▶ Input records
━━━━━━━━━━━━━━━━━━━━
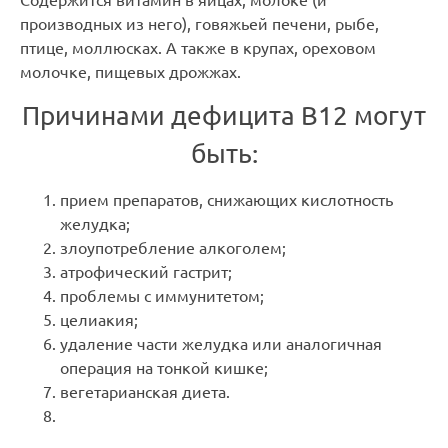
производных из него), говяжьей печени, рыбе,
птице, моллюсках. А также в крупах, ореховом
молочке, пищевых дрожжах.
Причинами дефицита В12 могут
быть:
прием препаратов, снижающих кислотность
желудка;
злоупотребление алкоголем;
атрофический гастрит;
проблемы с иммунитетом;
целиакия;
удаление части желудка или аналогичная
операция на тонкой кишке;
вегетарианская диета.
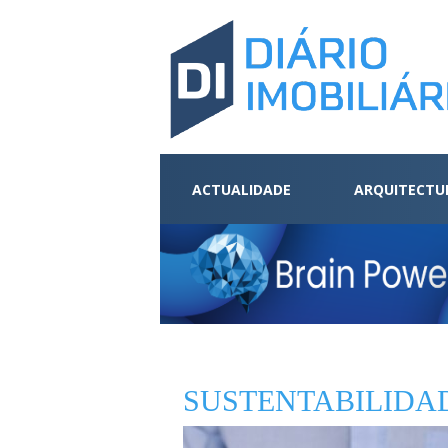
ACTUALIDADE
ARQUITECTU
SUSTENTABILIDA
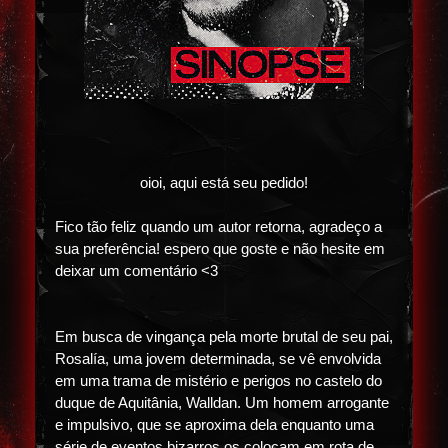
oioi, aqui está seu pedido!
Fico tão feliz quando um autor retorna, agradeço a
sua preferência! espero que goste e não hesite em
deixar um comentário <3
Em busca de vingança pela morte brutal de seu pai,
Rosalía, uma jovem determinada, se vê envolvida
em uma trama de mistério e perigos no castelo do
duque de Aquitânia, Walldan. Um homem arrogante
e impulsivo, que se aproxima dela enquanto uma
série de eventos bizarros os colocam em rota de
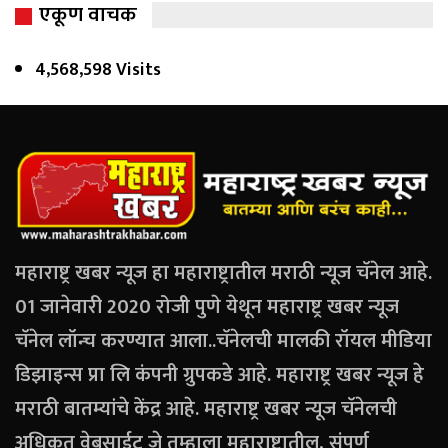
एकूण वाचक
4,568,598 Visits
महाराष्ट्र खबर न्यूज हा महाराष्ट्रातील मराठी न्यूज चॅनेल आहे.
01 जानेवारी 2020 रोजी पुणे येथून महाराष्ट्र खबर न्यूज
चॅनेल लॉन्च करण्यात आला..चॅनेलची मालकी रॉयल मीडिया
डिझाइन्स प्रा लि कंपनी ग्रुपकडे आहे. महाराष्ट्र खबर न्यूज हे
मराठी बातम्यांचे केंद्र आहे. महाराष्ट्र खबर न्यूज चॅनेलची
अधिकृत वेबसाईट जे तुम्हाला महाराष्ट्रातील, संपूर्ण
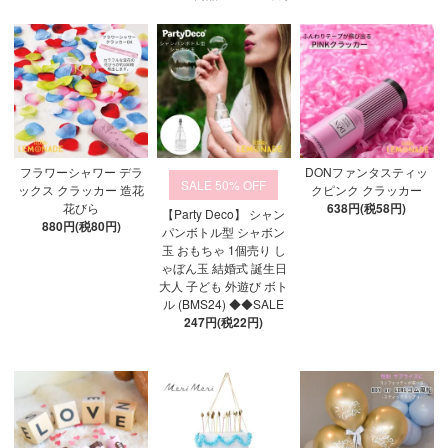
フラワーシャワー デラ
DONファンタスティッ
50%
ックス クラッカー 造花
クピンク クラッカー
花びら
638円(税58円)
【Party Deco】 シャン
880円(税80円)
パンボトル型 シャボン
玉 おもちゃ 1個売り し
ゃぼん玉 結婚式 誕生日
大人 子ども 外遊び ボト
ル (BMS24) ◆◆SALE
247円(税22円)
━━━━━━━━━━━━━━━━━━━━
▶ Instruction
Copy each line of the records that contains the word "желудка".

▶ Response below
желудка;
удаление части желудка или аналогичная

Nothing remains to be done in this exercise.